[INSTRUCTIONS FOR THE TASK]: Of the material below, only the lines from the line containing "wrist: (46, 121)" down to the line containing "pinky tip: (73, 82)" belong in the answer, written out exactly.
DATA FOR ANALYSIS below:
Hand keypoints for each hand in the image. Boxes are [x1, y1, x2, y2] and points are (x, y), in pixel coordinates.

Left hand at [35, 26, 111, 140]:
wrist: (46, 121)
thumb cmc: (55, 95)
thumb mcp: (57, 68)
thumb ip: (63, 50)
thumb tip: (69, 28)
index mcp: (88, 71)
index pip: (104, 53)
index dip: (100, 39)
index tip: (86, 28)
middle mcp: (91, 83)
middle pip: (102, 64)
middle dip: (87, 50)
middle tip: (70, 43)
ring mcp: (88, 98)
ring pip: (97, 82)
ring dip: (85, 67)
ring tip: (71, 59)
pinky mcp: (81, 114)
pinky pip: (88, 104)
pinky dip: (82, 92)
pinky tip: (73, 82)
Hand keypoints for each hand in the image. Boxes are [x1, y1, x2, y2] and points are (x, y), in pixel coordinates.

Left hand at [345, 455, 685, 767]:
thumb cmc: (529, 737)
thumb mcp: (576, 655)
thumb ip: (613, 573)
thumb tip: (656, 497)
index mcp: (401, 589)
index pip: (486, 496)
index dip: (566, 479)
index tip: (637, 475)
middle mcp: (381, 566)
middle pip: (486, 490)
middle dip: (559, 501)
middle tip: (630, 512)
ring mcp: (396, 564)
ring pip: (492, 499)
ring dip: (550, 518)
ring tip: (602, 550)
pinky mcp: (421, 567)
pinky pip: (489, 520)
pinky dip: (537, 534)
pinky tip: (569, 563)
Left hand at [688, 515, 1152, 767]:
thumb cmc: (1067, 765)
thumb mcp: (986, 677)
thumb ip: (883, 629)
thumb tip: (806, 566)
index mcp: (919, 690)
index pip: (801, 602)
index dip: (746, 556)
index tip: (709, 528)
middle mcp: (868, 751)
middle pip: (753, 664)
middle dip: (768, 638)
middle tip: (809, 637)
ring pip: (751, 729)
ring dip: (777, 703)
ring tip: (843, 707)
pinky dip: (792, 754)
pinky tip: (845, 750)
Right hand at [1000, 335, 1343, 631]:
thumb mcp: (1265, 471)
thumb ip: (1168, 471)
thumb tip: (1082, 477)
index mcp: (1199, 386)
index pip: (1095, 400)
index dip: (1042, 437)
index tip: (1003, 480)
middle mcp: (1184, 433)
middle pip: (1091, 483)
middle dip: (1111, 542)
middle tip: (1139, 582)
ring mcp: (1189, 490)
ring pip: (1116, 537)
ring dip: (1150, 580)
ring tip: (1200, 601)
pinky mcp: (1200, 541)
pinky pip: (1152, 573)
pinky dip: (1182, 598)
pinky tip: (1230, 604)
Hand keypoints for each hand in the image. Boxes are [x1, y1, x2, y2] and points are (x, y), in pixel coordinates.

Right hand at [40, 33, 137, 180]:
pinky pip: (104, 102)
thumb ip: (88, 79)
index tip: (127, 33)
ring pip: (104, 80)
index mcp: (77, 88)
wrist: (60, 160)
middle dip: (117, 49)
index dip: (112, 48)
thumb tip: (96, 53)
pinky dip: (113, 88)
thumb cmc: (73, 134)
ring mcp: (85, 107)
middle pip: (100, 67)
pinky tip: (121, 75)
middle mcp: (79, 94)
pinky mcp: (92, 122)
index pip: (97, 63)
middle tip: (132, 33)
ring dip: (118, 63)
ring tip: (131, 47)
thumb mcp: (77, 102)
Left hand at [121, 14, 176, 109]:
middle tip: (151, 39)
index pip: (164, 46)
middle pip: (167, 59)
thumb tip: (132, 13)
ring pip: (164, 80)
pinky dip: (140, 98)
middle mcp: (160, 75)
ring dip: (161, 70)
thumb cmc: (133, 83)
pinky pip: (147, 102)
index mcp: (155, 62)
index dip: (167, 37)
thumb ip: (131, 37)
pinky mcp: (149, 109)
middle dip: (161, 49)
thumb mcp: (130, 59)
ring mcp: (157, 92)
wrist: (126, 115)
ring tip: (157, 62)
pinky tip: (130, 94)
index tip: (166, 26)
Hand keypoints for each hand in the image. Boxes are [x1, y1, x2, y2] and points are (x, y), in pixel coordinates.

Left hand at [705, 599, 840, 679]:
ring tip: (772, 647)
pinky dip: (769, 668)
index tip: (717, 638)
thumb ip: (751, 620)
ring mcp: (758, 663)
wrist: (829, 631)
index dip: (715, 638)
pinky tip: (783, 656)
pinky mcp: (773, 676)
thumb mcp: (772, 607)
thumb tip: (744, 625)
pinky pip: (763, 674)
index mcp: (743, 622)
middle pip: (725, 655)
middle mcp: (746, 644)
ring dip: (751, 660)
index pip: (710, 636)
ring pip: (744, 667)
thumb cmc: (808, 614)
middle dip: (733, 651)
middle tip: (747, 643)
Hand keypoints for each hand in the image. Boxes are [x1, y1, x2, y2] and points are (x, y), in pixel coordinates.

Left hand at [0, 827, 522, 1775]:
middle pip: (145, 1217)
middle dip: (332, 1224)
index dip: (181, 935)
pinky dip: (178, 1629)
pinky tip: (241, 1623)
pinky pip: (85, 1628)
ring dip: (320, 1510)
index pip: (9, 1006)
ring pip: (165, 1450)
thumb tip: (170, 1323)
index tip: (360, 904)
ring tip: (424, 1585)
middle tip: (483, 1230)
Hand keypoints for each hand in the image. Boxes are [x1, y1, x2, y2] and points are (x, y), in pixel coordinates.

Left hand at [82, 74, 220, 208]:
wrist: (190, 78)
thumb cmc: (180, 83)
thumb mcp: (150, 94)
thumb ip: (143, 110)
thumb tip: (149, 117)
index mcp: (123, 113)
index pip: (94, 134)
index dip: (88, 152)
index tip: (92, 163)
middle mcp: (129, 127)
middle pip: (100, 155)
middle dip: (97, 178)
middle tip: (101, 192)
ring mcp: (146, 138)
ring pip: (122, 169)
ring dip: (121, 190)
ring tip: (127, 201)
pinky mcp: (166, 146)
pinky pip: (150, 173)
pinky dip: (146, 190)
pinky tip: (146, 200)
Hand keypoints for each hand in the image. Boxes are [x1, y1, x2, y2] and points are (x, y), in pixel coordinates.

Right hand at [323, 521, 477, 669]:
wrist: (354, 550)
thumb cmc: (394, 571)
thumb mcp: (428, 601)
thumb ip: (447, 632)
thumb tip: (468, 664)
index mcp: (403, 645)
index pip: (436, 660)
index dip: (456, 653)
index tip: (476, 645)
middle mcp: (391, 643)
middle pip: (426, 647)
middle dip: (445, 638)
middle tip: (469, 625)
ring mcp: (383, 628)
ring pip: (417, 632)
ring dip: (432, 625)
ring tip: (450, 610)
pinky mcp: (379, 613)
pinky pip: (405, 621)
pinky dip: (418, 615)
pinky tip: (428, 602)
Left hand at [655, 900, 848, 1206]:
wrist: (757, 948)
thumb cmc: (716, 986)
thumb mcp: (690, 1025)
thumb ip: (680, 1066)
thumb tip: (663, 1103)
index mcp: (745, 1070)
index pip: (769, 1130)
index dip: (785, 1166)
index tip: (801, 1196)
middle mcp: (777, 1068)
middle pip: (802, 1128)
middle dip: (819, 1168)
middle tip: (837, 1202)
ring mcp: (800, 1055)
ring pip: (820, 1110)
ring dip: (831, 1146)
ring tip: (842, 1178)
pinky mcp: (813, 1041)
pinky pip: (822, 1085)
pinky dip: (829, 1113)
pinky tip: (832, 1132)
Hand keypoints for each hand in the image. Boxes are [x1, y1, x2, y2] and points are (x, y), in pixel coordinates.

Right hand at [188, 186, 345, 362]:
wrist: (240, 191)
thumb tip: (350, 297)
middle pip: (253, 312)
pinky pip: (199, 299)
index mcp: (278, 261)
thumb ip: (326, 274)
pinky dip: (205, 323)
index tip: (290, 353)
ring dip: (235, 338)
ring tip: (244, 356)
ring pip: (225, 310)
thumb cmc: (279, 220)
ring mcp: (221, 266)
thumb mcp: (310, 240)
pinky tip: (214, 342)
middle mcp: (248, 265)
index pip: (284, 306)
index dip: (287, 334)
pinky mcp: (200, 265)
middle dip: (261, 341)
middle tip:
End of DATA FOR ANALYSIS.
[TASK OUTPUT]:
wrist: (46, 121)
thumb cmc: (55, 95)
thumb mcp: (57, 68)
thumb ip: (63, 50)
thumb tip: (69, 28)
index mcp: (88, 71)
index pip: (104, 53)
index dip: (100, 39)
index tip: (86, 28)
middle mcp: (91, 83)
middle pip: (102, 64)
middle dip: (87, 50)
middle tip: (70, 43)
ring mcp: (88, 98)
ring pip: (97, 82)
ring dip: (85, 67)
ring tip: (71, 59)
pinky mcp: (81, 114)
pinky pip: (88, 104)
pinky dip: (82, 92)
pinky tip: (73, 82)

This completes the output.